#### Jobs:
(a) Set down the stretch of the Shanghai sightseeing guide from "Area bounded by the following: north - Taicang" through "Bar and TMSK.", word for word.
(b) Resume the Shanghai sightseeing guide after its last sentence and write the next part in the same style.

#### Selection:

________________________________________

I've covered a lot of this already on my What and Where to eat sections. But if you'd like to join a tour, Culinary Backstreets (who have partnered with UnTour, a top-rated Shanghai expat culinary tour group) has a few different guided grazes (street breakfast, night markets) that get rave reviews.


The Bund (“Waitan”) 

A tourist must, it’ll only take you about 20 minutes to walk the length of it at a leisurely pace and affords all the iconic Shanghai views across to Pudong’s futuristic skyline and back towards the colonial buildings of the Bund. Stop into Three on the Bund for an escape from the madness and enjoy some luxury shopping and some of the best dining-with-a-view venues in town (Jean Georges' empire, for starters). 


The Former French Concession

Spend an afternoon walking around this charming enclave, packed with boutiques and funky bars and restaurants, old colonial-style architecture and wide roads lined with plane trees.


Shanghai Museum / People’s Square

No. 201 Renmin Dadao, Renmin Square (People’s Square, southern portion). +86 21 6372 5300

Comprehensive collection of fine Chinese antiques and decorative arts, from Shanghai bronzes to Ming and Qing vases. You can’t miss the building, which is shaped like an enormous “ding”, an iconic bronze shape that looks like a three-legged bowl with handles. Acoustiguide commentary available. 


Yu Gardens (Yuyuan) and Bazaar

Area bounded by the following: north - Jiujiaochang Lu; south - Fangbang Zhonglu; east - Anren Ly; west - Fuyou Lu 

It’s crowded and hectic, but kind of a tourist must for its old architecture, gardens, shopping and one of the city’s best, if not the most historic, food: xiao long bao. Main attractions include Nan Xiang for xlb's, the “zig zag” bridge (Bridge of 9 Turnings), Yu Gardens (enclosed gardens and tea house for a small fee), and Yu Gardens Bazaar (infinite number of shopping stalls where you can buy all the custom seals, fans and tacky Chinese memorabilia, though you'll have to bargain hard to get away from the "tourist" price).



Start at the corner of Taicang Lu and Madang Lu.

Area bounded by the following: north - Taicang Lu; south - Zizhong Lu; east - Huangpi Nanlu; west - Madang Lu.

While it's become a bit of an overcommercialized mess now, it's still a must for any visitor to Shanghai for its lovely renovated and reconstructed shikumen "stone-gated" architecture packed with restaurants, bars and retail. The area is also divided into two blocks of buildings (North and South), separated by Xingye Lu. Top restaurants include Crystal Jade Restaurant, Din Tai Fung and T8; and my favorite bars include DR Bar and TMSK.

________________________________________

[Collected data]
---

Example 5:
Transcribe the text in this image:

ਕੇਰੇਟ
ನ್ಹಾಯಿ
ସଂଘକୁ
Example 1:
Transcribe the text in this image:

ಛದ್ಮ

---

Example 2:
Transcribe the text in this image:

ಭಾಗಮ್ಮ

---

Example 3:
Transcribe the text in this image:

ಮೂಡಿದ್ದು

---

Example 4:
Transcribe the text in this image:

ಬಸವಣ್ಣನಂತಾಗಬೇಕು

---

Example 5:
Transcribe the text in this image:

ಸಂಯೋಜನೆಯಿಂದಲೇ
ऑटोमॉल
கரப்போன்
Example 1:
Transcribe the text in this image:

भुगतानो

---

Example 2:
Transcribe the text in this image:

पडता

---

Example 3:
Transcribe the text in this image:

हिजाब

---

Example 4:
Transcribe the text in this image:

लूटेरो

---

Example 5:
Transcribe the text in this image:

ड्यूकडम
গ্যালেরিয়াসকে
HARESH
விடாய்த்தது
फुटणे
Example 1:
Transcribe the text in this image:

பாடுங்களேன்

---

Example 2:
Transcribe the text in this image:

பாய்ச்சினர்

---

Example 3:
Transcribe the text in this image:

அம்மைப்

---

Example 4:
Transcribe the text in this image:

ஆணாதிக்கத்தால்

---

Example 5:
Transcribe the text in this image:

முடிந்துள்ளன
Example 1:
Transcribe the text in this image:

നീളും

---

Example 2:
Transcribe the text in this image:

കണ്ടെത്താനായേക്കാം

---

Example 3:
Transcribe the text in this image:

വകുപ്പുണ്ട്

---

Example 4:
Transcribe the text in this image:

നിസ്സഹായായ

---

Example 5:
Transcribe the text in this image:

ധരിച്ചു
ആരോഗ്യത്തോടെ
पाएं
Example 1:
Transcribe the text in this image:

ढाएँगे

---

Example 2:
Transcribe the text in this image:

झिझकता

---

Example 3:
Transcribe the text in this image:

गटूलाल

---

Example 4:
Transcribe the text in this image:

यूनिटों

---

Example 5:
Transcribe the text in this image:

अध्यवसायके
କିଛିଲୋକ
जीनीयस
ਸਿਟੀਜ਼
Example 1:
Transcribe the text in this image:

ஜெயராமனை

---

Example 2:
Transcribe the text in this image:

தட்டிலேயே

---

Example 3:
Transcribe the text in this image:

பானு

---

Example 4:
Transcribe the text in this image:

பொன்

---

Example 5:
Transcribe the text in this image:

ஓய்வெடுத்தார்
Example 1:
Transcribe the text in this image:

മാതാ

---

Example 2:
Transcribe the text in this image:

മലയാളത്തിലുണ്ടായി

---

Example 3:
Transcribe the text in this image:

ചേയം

________________________________________

#### Responses:
(a)
Area bounded by the following: north - Taicang Lu; south - Zizhong Lu; east - Huangpi Nanlu; west - Madang Lu.

While it's become a bit of an overcommercialized mess now, it's still a must for any visitor to Shanghai for its lovely renovated and reconstructed shikumen "stone-gated" architecture packed with restaurants, bars and retail. The area is also divided into two blocks of buildings (North and South), separated by Xingye Lu. Top restaurants include Crystal Jade Restaurant, Din Tai Fung and T8; and my favorite bars include DR Bar and TMSK.

(b)
Get a massage - you deserve it!

-Dragonfly (original branch: 206 Xinle Lu, many other branches around the city)

Back when I was living in Shanghai, this expat-friendly foot and body massage place was a breath of fresh air after frequenting all the down-and-dirty blind massage places that packed you in like sardines.

-Green massage (nr Xintiandi). 58 Taicang Lu, nr Songshan Lu. Another serene and clean spot for a great massage.

-Taipan massage (nr Fuxing Park, 370 Dagu Lu). My in-the-know expat friend took me here last time I visited and it was awesome - great massage, clean, serene and apparently its known for having great all-inclusive food-and-drink deals so you can really make an afternoon or evening out of it if you want.


Nanjing Dong Lu (Nanjing East Road)

The best time to check out this pedestrianized shopping zone is at night when all the store signs are lit up like something out of Taipei or Tokyo. But realistically, you won’t actually be doing any of your shopping here - more of a photo opp than anything.


South Bund Fabric Market

399 Lujiabang Lu, near Nancang Jie

Need a new wardrobe? Remember to pack some of your favorite clothes and any of these vendors can make a copy in your selected fabric and have it ready in less than 2 days. And once you've worked up an appetite trolling limitless bolts of silk, head to the surrounding streets for some of the best street eats (see Where to Eat).


Tianzifang (on Taikang Lu, nr Sinan Lu)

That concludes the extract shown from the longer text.